**Supplied data**
================
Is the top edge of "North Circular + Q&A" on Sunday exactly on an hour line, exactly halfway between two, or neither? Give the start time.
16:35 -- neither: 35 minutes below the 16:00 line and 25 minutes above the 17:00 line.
================
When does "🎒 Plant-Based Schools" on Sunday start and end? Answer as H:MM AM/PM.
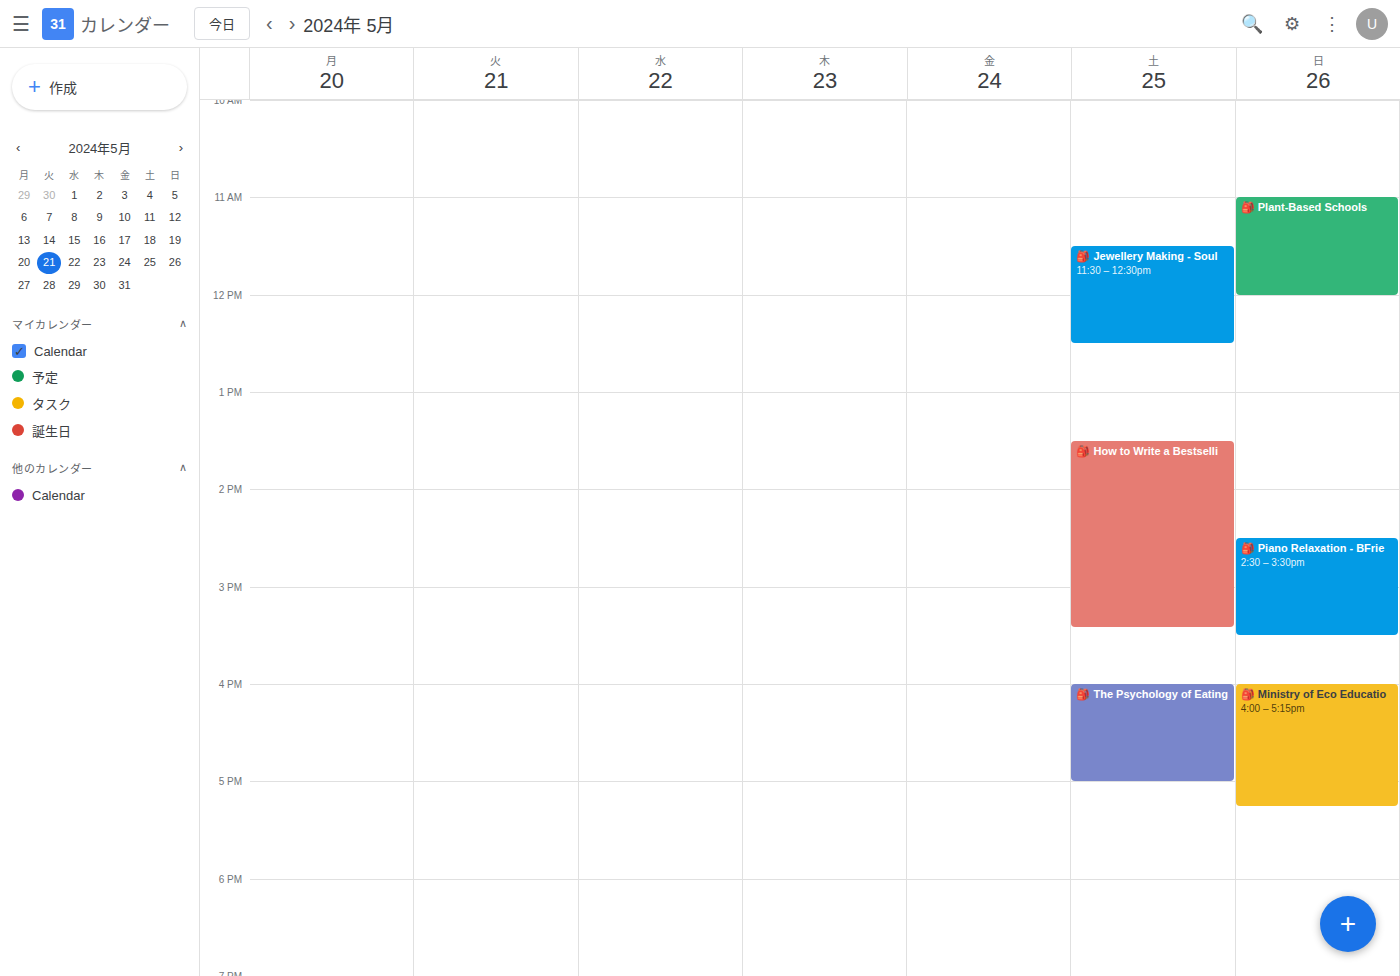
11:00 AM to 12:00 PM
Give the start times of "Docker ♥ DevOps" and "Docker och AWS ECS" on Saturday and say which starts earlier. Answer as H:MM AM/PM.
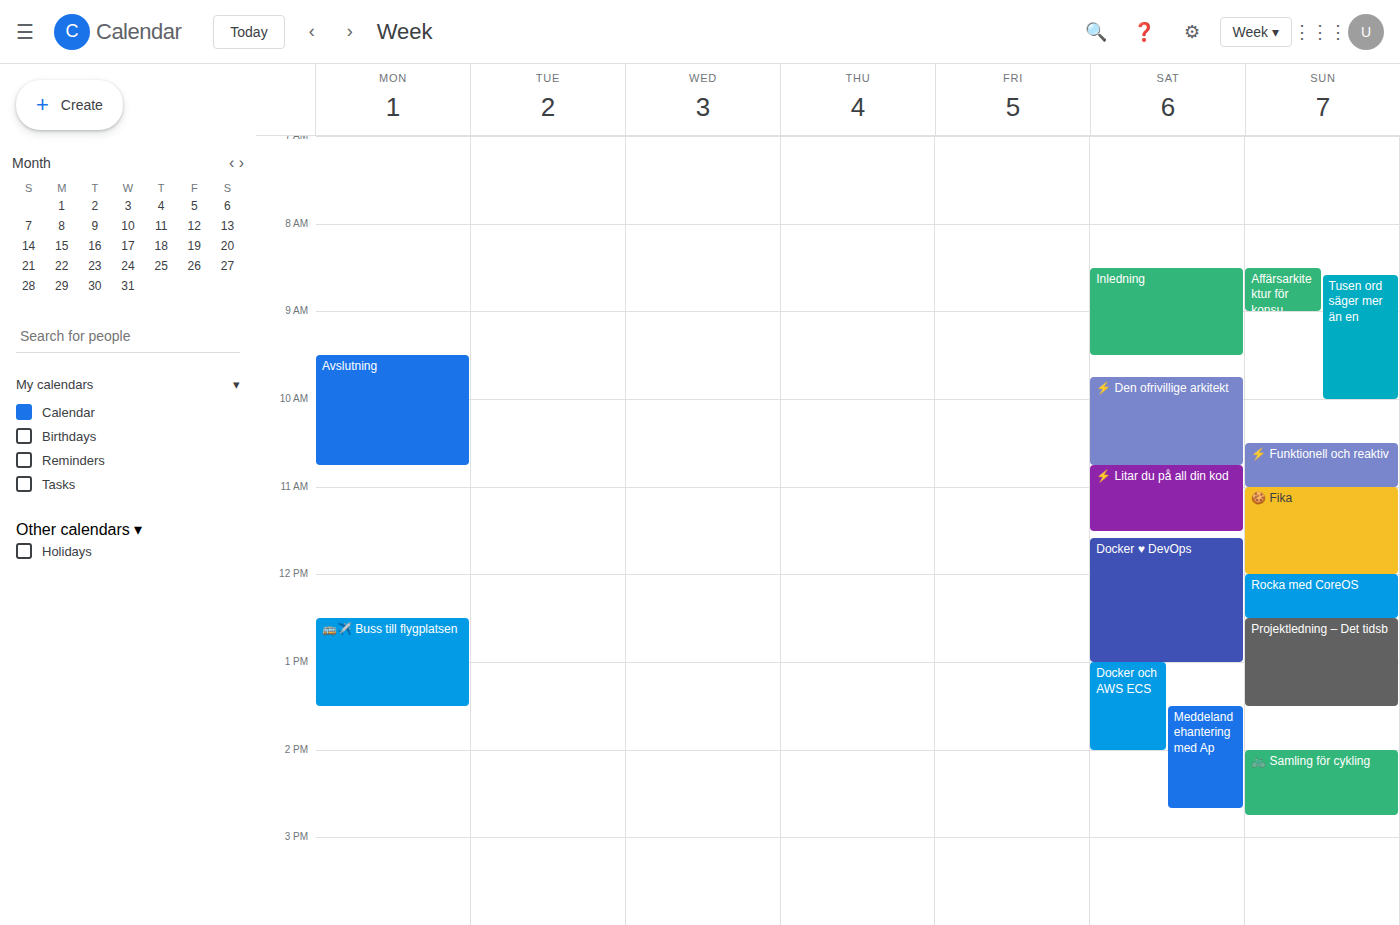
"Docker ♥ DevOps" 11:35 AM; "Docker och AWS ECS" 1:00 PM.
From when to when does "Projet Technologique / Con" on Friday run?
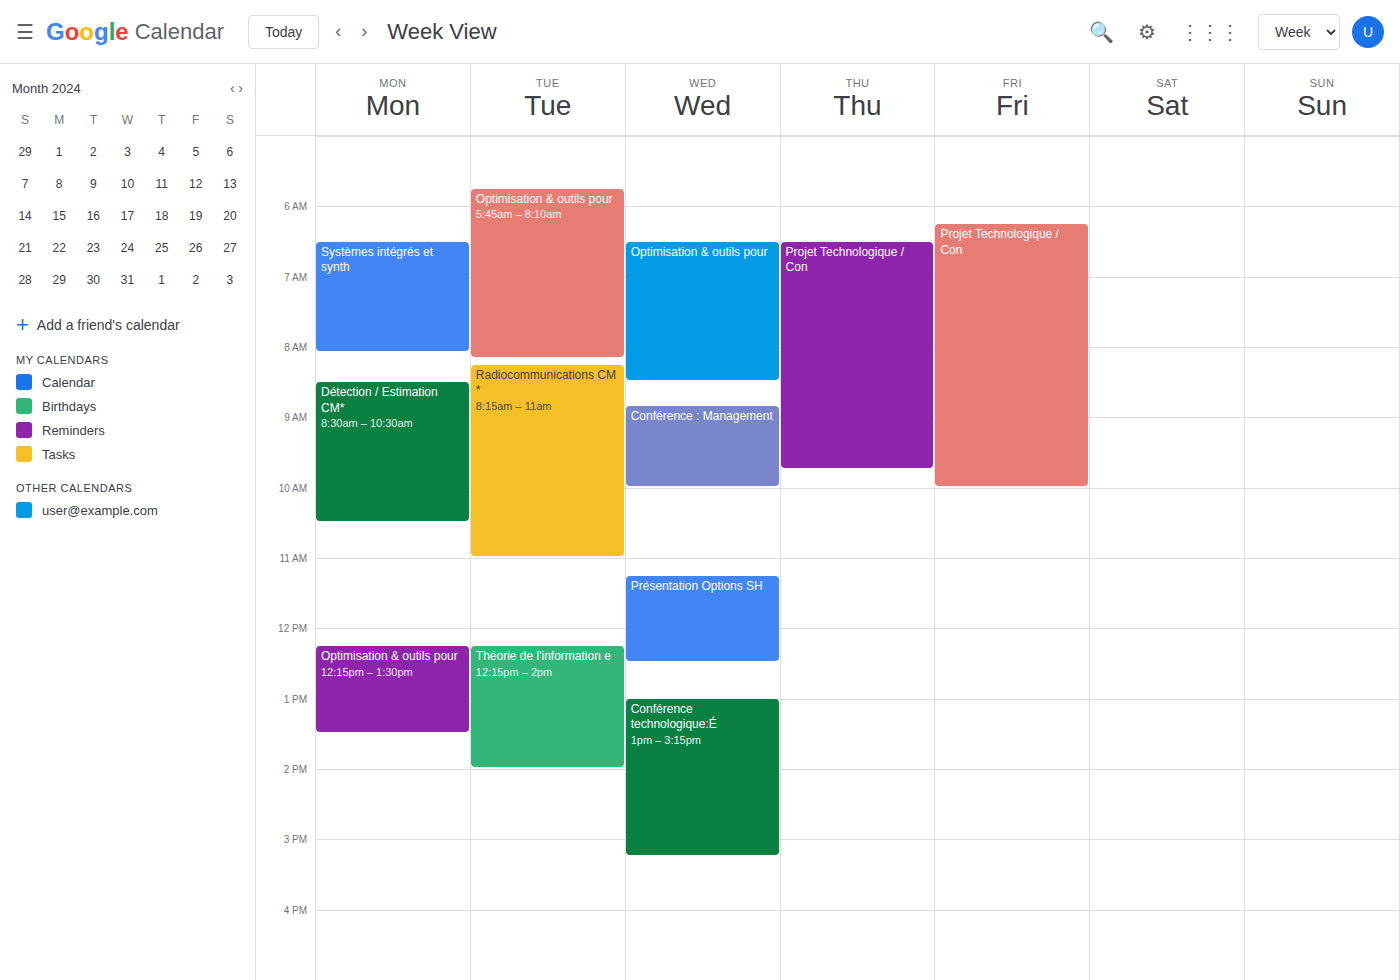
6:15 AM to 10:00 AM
================
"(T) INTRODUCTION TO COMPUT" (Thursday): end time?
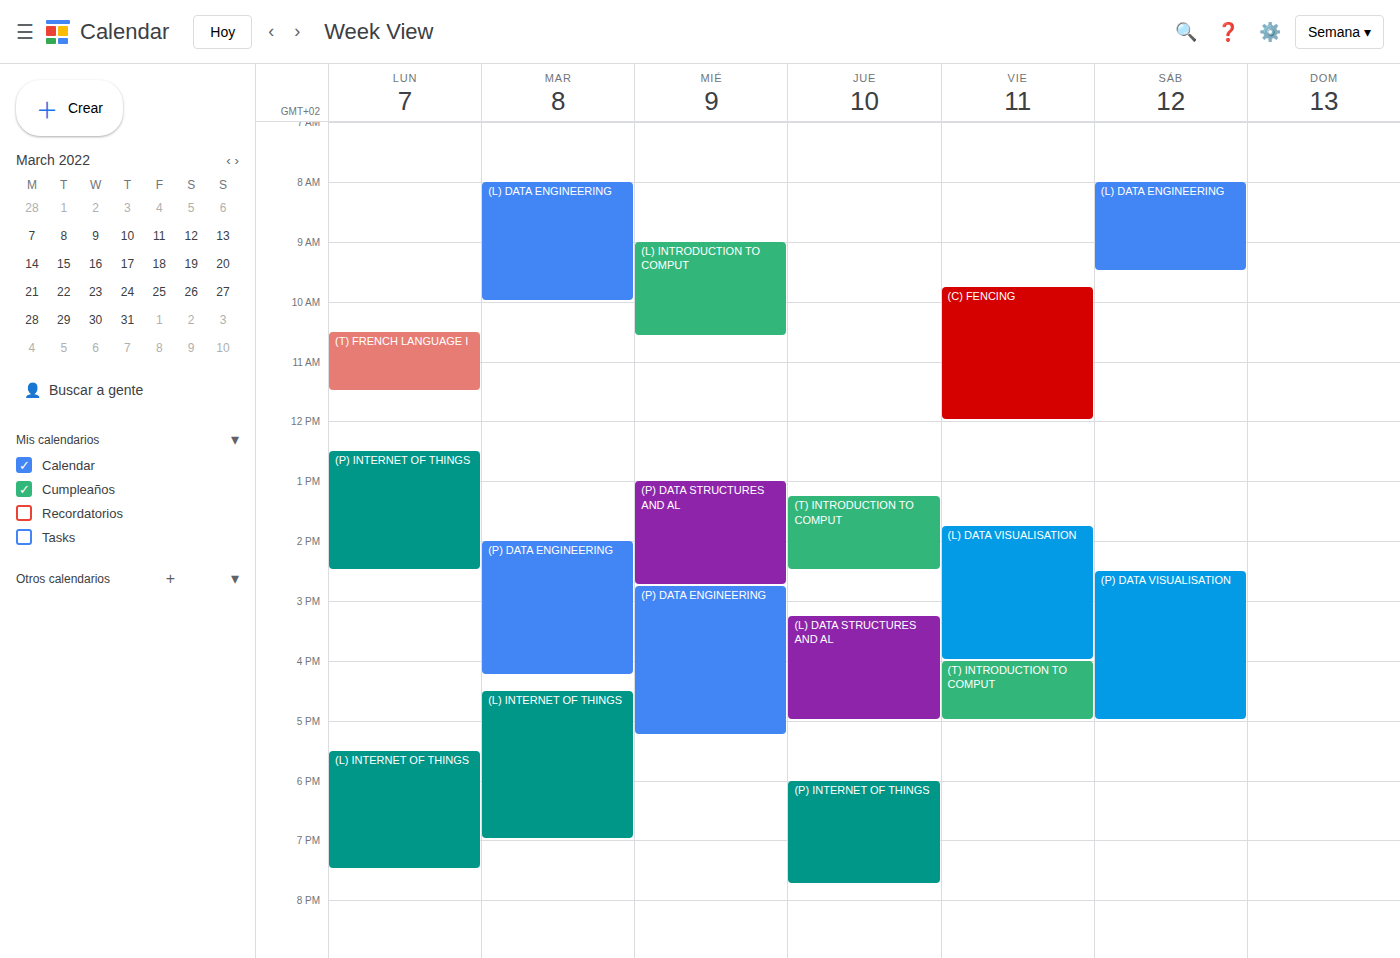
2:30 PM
================
Arrange the lines from the one containing "From when to" through the one containing "6:15 AM to 10:00 AM" as a Markdown table with the columns Number and Line. Leave out blank lines and pictures.

**Exercise output**
| Number | Line |
|---|---|
| 1 | From when to when does "Projet Technologique / Con" on Friday run? |
| 2 | 6:15 AM to 10:00 AM |